SOURCE MATERIAL: Begin

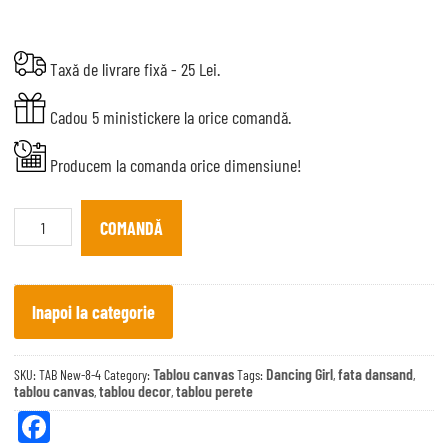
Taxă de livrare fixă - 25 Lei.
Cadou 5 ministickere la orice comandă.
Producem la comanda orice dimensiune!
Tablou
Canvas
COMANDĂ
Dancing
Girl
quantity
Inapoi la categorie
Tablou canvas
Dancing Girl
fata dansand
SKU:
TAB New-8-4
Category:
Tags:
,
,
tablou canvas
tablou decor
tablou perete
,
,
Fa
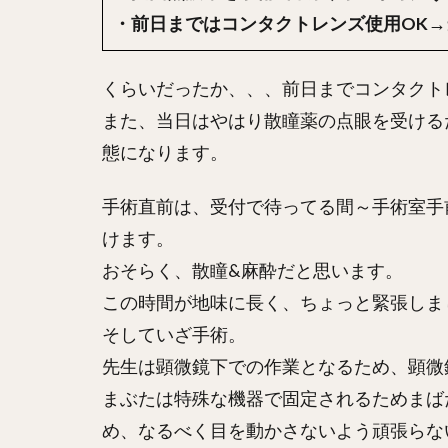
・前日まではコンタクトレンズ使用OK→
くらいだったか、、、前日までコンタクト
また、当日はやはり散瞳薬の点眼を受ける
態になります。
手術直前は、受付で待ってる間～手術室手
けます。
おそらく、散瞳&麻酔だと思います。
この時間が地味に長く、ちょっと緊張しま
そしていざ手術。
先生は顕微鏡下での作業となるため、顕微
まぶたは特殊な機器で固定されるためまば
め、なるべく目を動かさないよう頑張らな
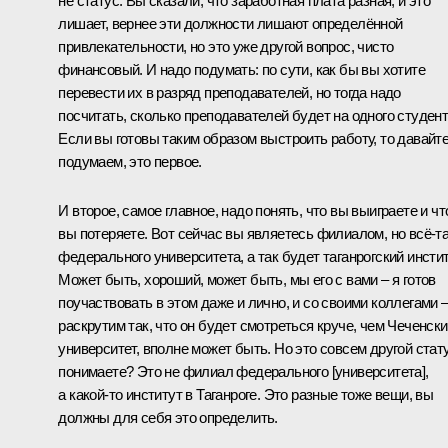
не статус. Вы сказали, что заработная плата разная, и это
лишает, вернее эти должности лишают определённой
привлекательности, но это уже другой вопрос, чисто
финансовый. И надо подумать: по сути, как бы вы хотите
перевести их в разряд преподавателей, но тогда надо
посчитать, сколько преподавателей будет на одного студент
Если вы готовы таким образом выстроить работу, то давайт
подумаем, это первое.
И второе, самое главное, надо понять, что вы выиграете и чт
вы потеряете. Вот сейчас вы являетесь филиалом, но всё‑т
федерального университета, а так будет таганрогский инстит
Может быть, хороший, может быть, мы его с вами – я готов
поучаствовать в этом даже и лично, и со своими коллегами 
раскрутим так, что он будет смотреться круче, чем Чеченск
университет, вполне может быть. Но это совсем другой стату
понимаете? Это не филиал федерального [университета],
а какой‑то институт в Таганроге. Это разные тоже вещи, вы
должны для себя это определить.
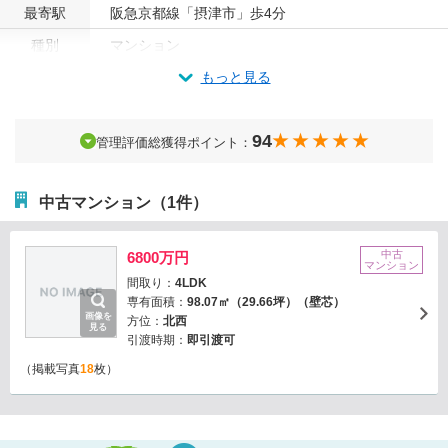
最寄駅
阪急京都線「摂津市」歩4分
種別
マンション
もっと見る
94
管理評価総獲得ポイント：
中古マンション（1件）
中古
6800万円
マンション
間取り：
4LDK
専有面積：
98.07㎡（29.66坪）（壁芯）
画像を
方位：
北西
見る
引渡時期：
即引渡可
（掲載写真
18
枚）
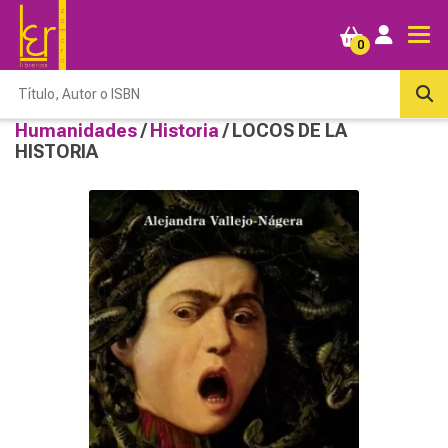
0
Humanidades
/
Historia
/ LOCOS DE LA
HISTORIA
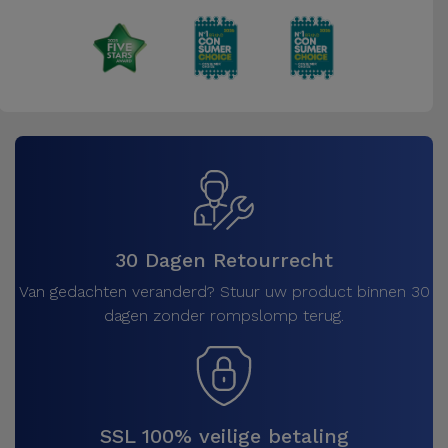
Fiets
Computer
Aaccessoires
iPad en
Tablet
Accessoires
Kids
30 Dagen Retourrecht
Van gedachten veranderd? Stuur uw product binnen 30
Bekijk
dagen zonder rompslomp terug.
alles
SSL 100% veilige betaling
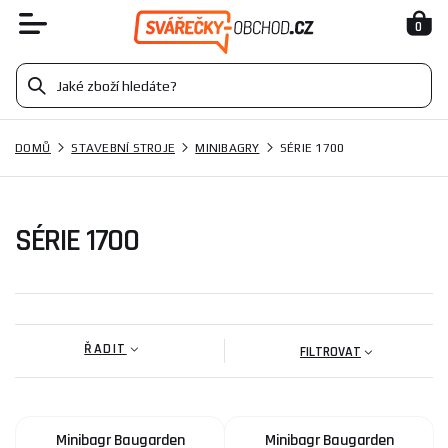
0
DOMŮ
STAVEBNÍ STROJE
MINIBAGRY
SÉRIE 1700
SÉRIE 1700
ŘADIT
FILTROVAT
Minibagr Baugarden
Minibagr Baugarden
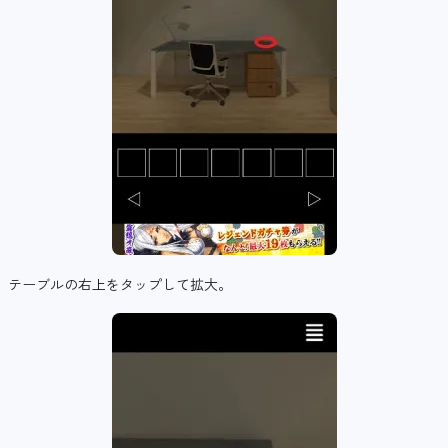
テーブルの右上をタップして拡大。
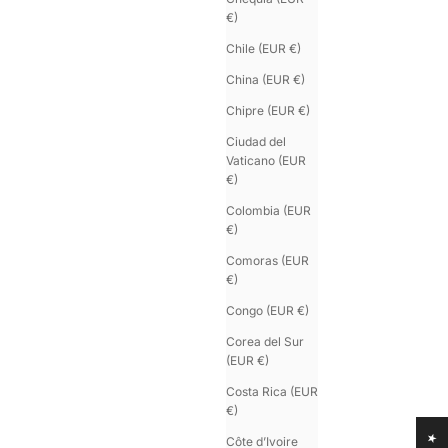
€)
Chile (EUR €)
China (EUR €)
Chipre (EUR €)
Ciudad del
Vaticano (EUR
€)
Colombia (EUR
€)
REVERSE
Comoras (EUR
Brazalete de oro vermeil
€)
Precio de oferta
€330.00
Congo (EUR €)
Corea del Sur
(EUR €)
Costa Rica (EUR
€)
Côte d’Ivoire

SOURCE MATERIAL: End
SOURCE MATERIAL: Begin

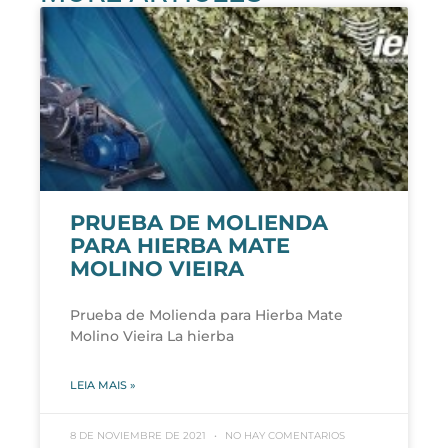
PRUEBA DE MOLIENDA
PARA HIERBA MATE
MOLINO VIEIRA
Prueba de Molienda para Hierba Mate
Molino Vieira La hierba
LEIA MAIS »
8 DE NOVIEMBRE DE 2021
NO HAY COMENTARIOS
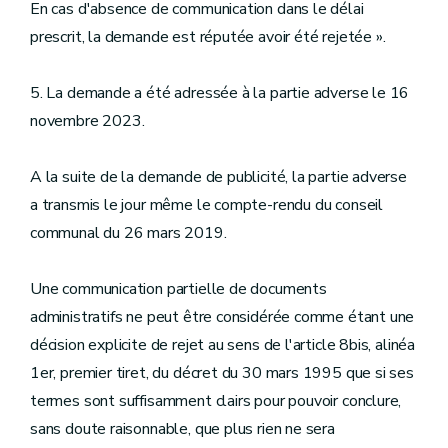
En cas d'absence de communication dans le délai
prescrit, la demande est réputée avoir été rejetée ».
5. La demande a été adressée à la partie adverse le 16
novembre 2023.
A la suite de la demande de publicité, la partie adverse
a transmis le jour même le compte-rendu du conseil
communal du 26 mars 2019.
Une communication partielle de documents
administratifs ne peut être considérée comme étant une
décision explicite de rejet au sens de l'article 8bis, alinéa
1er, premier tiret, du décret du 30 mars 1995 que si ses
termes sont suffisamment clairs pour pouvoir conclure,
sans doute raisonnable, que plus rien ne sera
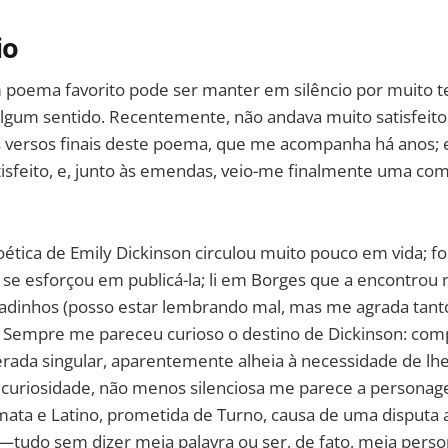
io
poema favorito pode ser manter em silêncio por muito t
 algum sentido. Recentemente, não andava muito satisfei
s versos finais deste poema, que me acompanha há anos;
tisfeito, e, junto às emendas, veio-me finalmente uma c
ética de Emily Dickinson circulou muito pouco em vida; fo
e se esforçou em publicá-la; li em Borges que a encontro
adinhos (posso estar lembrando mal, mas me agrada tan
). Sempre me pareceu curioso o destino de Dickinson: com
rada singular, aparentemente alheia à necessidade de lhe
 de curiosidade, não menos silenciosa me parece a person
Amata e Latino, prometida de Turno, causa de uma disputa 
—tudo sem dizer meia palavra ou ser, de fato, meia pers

SOURCE MATERIAL: End
SOURCE MATERIAL: Begin

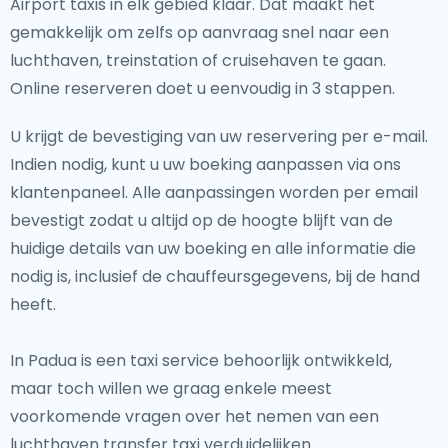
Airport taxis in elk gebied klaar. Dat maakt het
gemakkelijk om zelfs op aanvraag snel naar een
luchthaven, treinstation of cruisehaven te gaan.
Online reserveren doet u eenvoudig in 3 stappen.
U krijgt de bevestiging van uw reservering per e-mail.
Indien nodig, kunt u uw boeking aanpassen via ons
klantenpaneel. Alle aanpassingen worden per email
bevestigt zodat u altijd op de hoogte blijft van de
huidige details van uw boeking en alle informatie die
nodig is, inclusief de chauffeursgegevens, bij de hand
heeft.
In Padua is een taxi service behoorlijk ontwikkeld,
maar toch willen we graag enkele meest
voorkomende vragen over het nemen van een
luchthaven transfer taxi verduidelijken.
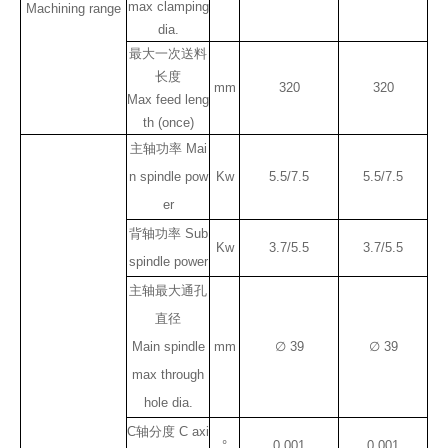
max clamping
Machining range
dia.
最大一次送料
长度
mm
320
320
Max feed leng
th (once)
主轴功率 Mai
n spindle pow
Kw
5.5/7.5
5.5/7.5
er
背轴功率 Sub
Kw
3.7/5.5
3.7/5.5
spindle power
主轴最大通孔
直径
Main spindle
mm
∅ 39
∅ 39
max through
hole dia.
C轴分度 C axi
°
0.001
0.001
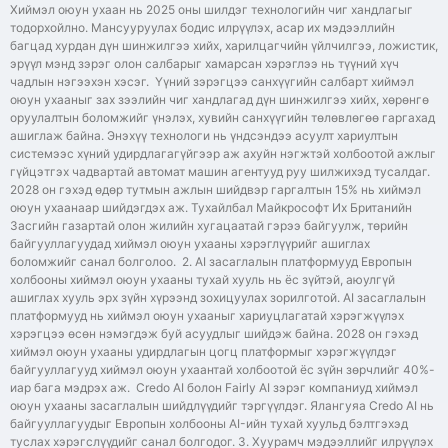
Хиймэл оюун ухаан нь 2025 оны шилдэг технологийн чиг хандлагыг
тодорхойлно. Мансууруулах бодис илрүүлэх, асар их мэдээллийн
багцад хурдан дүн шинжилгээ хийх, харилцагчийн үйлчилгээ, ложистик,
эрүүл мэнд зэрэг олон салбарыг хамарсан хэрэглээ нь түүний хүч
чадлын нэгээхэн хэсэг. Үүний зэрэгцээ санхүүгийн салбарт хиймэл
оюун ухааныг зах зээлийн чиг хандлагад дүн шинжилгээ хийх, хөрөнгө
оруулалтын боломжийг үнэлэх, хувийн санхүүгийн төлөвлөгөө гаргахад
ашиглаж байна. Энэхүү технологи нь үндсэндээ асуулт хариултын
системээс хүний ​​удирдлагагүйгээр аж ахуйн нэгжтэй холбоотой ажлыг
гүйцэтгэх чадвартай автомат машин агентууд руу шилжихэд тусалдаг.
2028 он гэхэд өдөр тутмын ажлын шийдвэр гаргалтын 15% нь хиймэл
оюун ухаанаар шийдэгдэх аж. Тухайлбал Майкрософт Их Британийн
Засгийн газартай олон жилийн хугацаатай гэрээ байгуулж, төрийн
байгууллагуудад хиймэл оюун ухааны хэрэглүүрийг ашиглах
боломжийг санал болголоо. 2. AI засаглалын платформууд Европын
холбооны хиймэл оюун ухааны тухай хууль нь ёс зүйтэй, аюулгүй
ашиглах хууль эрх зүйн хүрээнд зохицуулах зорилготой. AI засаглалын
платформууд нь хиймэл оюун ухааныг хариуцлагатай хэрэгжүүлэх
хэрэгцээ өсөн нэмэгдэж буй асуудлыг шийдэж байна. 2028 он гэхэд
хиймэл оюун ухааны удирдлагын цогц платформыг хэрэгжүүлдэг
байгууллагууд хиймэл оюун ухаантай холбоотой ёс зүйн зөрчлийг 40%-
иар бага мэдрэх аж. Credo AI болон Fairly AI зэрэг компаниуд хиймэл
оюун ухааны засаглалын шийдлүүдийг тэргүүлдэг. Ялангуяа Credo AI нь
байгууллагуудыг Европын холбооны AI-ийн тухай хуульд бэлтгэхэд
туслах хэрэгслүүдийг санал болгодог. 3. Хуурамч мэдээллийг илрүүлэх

SOURCE MATERIAL: End

_YOUR GOAL_
Extract each line of the items that contains the string "засаглалын". Matches must agree in case.

_RESULT BELOW_
боломжийг санал болголоо. 2. AI засаглалын платформууд Европын
ашиглах хууль эрх зүйн хүрээнд зохицуулах зорилготой. AI засаглалын
оюун ухааны засаглалын шийдлүүдийг тэргүүлдэг. Ялангуяа Credo AI нь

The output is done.